- [Collected data entries]:
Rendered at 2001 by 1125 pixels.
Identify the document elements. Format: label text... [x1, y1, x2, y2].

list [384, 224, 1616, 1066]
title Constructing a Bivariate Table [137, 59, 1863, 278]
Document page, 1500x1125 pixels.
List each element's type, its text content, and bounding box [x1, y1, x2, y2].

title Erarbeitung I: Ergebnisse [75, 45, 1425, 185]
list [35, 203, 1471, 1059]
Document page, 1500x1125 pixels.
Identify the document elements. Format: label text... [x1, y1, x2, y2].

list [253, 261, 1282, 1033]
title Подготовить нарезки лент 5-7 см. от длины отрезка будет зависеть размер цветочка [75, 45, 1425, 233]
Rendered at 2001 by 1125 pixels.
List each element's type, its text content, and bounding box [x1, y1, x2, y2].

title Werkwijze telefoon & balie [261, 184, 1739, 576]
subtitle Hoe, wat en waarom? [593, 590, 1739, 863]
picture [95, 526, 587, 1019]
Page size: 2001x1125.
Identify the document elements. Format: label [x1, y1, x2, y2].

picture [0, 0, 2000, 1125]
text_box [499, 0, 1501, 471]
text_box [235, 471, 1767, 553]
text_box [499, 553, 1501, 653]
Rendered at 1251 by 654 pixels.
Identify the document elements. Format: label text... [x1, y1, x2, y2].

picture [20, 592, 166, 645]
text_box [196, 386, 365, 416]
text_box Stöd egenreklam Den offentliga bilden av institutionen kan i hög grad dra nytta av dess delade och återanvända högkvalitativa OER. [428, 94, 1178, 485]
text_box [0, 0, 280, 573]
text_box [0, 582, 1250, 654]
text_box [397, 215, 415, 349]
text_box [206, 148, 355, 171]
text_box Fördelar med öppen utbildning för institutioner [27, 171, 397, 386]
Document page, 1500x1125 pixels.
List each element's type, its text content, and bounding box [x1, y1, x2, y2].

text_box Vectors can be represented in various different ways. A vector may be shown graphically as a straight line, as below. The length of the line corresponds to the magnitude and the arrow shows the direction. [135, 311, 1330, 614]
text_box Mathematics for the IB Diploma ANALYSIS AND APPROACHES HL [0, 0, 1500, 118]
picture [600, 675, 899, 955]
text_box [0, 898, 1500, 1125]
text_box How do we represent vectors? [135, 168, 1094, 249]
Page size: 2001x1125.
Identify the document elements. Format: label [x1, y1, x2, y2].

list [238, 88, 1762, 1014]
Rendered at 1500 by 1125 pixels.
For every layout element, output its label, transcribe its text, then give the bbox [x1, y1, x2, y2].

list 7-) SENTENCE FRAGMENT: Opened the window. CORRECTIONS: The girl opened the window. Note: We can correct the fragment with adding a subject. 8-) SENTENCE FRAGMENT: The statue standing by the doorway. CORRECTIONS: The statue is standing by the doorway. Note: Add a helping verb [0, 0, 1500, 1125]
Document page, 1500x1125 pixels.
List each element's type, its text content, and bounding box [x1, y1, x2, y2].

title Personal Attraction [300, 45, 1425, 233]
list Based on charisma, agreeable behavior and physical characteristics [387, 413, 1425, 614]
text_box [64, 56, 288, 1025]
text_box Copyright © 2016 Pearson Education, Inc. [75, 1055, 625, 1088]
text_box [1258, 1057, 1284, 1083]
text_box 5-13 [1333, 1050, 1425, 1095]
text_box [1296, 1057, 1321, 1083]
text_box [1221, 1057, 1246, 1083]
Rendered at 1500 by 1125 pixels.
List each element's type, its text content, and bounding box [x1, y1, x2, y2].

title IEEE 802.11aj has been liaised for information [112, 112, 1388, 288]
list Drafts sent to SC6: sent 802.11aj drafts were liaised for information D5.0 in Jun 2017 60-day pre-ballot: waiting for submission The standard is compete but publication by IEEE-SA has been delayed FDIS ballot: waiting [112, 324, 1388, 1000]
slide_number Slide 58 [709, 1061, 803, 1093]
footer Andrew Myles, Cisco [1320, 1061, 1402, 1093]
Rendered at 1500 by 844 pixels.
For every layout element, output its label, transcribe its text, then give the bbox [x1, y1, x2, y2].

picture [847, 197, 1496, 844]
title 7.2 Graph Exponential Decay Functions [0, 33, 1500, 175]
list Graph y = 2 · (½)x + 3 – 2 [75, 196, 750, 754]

- [Problem description]:
Each record shown above must be printed once more, exactly.

- [Result of the task]:
Rendered at 2001 by 1125 pixels.
Identify the document elements. Format: label text... [x1, y1, x2, y2].

list [384, 224, 1616, 1066]
title Constructing a Bivariate Table [137, 59, 1863, 278]
Document page, 1500x1125 pixels.
List each element's type, its text content, and bounding box [x1, y1, x2, y2].

title Erarbeitung I: Ergebnisse [75, 45, 1425, 185]
list [35, 203, 1471, 1059]
Document page, 1500x1125 pixels.
Identify the document elements. Format: label text... [x1, y1, x2, y2].

list [253, 261, 1282, 1033]
title Подготовить нарезки лент 5-7 см. от длины отрезка будет зависеть размер цветочка [75, 45, 1425, 233]
Rendered at 2001 by 1125 pixels.
List each element's type, its text content, and bounding box [x1, y1, x2, y2].

title Werkwijze telefoon & balie [261, 184, 1739, 576]
subtitle Hoe, wat en waarom? [593, 590, 1739, 863]
picture [95, 526, 587, 1019]
Page size: 2001x1125.
Identify the document elements. Format: label [x1, y1, x2, y2].

picture [0, 0, 2000, 1125]
text_box [499, 0, 1501, 471]
text_box [235, 471, 1767, 553]
text_box [499, 553, 1501, 653]
Rendered at 1251 by 654 pixels.
Identify the document elements. Format: label text... [x1, y1, x2, y2].

picture [20, 592, 166, 645]
text_box [196, 386, 365, 416]
text_box Stöd egenreklam Den offentliga bilden av institutionen kan i hög grad dra nytta av dess delade och återanvända högkvalitativa OER. [428, 94, 1178, 485]
text_box [0, 0, 280, 573]
text_box [0, 582, 1250, 654]
text_box [397, 215, 415, 349]
text_box [206, 148, 355, 171]
text_box Fördelar med öppen utbildning för institutioner [27, 171, 397, 386]
Document page, 1500x1125 pixels.
List each element's type, its text content, and bounding box [x1, y1, x2, y2].

text_box Vectors can be represented in various different ways. A vector may be shown graphically as a straight line, as below. The length of the line corresponds to the magnitude and the arrow shows the direction. [135, 311, 1330, 614]
text_box Mathematics for the IB Diploma ANALYSIS AND APPROACHES HL [0, 0, 1500, 118]
picture [600, 675, 899, 955]
text_box [0, 898, 1500, 1125]
text_box How do we represent vectors? [135, 168, 1094, 249]
Page size: 2001x1125.
Identify the document elements. Format: label [x1, y1, x2, y2].

list [238, 88, 1762, 1014]
Rendered at 1500 by 1125 pixels.
For every layout element, output its label, transcribe its text, then give the bbox [x1, y1, x2, y2].

list 7-) SENTENCE FRAGMENT: Opened the window. CORRECTIONS: The girl opened the window. Note: We can correct the fragment with adding a subject. 8-) SENTENCE FRAGMENT: The statue standing by the doorway. CORRECTIONS: The statue is standing by the doorway. Note: Add a helping verb [0, 0, 1500, 1125]
Document page, 1500x1125 pixels.
List each element's type, its text content, and bounding box [x1, y1, x2, y2].

title Personal Attraction [300, 45, 1425, 233]
list Based on charisma, agreeable behavior and physical characteristics [387, 413, 1425, 614]
text_box [64, 56, 288, 1025]
text_box Copyright © 2016 Pearson Education, Inc. [75, 1055, 625, 1088]
text_box [1258, 1057, 1284, 1083]
text_box 5-13 [1333, 1050, 1425, 1095]
text_box [1296, 1057, 1321, 1083]
text_box [1221, 1057, 1246, 1083]
Rendered at 1500 by 1125 pixels.
List each element's type, its text content, and bounding box [x1, y1, x2, y2].

title IEEE 802.11aj has been liaised for information [112, 112, 1388, 288]
list Drafts sent to SC6: sent 802.11aj drafts were liaised for information D5.0 in Jun 2017 60-day pre-ballot: waiting for submission The standard is compete but publication by IEEE-SA has been delayed FDIS ballot: waiting [112, 324, 1388, 1000]
slide_number Slide 58 [709, 1061, 803, 1093]
footer Andrew Myles, Cisco [1320, 1061, 1402, 1093]
Rendered at 1500 by 844 pixels.
For every layout element, output its label, transcribe its text, then give the bbox [x1, y1, x2, y2].

picture [847, 197, 1496, 844]
title 7.2 Graph Exponential Decay Functions [0, 33, 1500, 175]
list Graph y = 2 · (½)x + 3 – 2 [75, 196, 750, 754]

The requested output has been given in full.